#### Written problem
Quote the part of the text on contestability theory and the Australian wheat export market that opens with the words containing "In fact, the" and closes with "shipment and selling.".
──────── Page extract ────────
This article has analysed contestability theory and its application to policies affecting the Australian wheat industry. I have argued that contestability theory is flawed, yet policy makers have used this theory uncritically to inform policy decisions such as the deregulation of the wheat export market. Policy makers have not adequately considered the limitations of contestability theory, nor cited the conditions required for the theory to hold (i.e. that market entry is costless, absolute and reversible). Policy decisions have been based on a broad interpretation of contestability, simplified to infer that the removal of regulatory barriers to market entry is sufficient to create a contestable market.

In the case of the Australian wheat export market, this logic is transparently misplaced. Firms may seek to enter this market without incurring cost but, to truly compete, ownership of infrastructure (grain storage and handling facilities, ports) is essential. To enter this market, firms must invest in new infrastructure, or through acquisitions of firms already owning infrastructure. This expenditure represents a barrier to market entry. Further, the magnitude of the necessary spending restricts market entry to highly capitalised, global firms that are capable of making these investments, incurring debt and potentially incurring losses as they develop market share.

In fact, the Australian wheat export market is concentrated, particularly in the oligopsonistic regional markets. It is possible that this scenario was actually desired by policy makers. Policy documents refer to the supposed efficiency gains that can be achieved by allowing large companies to develop market share. This claim hinges on the assumptions that large firms will be the most efficient, that efficiency is a good policy ambition, and that markets will compel firms to be efficient and prevent large firms from exerting market power. However, the policy-makers may well have played into the hands of large multinational firms for whom profitability depends more on the exercise of market power than on the efficiency of grain handling, storage, international shipment and selling.
──────── Information supplied ────────
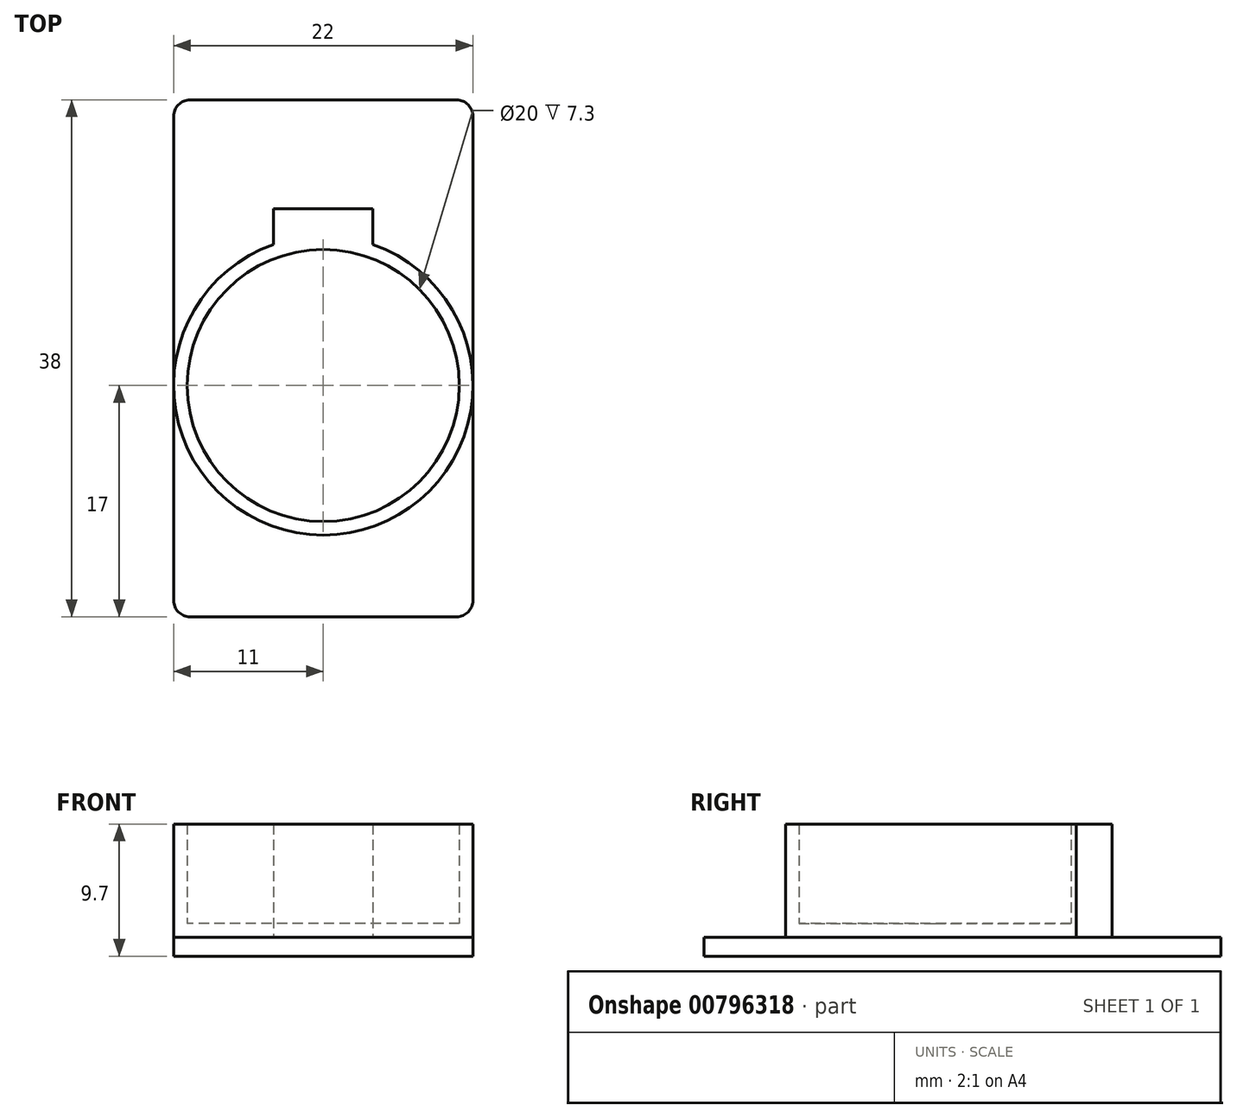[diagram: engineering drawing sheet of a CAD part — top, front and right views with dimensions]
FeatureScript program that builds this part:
────────
#### Exercise response
In fact, the Australian wheat export market is concentrated, particularly in the oligopsonistic regional markets. It is possible that this scenario was actually desired by policy makers. Policy documents refer to the supposed efficiency gains that can be achieved by allowing large companies to develop market share. This claim hinges on the assumptions that large firms will be the most efficient, that efficiency is a good policy ambition, and that markets will compel firms to be efficient and prevent large firms from exerting market power. However, the policy-makers may well have played into the hands of large multinational firms for whom profitability depends more on the exercise of market power than on the efficiency of grain handling, storage, international shipment and selling.